Task item: For each entry, return the text exactly and omit any image.

===== Data supplied

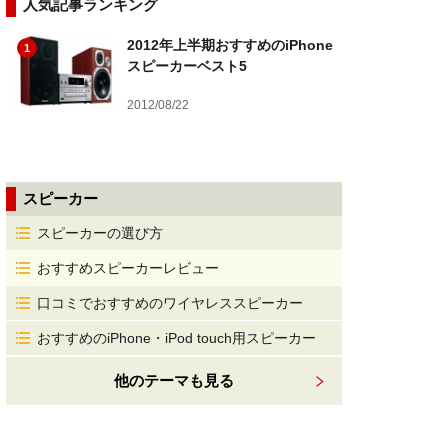
人気記事ランキング
2012年上半期おすすめのiPhone
1
スピーカーベスト5
2012/08/22
スピーカー
スピーカーの選び方
おすすめスピーカーレビュー
口コミでおすすめのワイヤレススピーカー
おすすめのiPhone・iPod touch用スピーカー
他のテーマも見る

==========

Reply to the exercise:
人気記事ランキング
2012年上半期おすすめのiPhone
1
スピーカーベスト5
2012/08/22
スピーカー
スピーカーの選び方
おすすめスピーカーレビュー
口コミでおすすめのワイヤレススピーカー
おすすめのiPhone・iPod touch用スピーカー
他のテーマも見る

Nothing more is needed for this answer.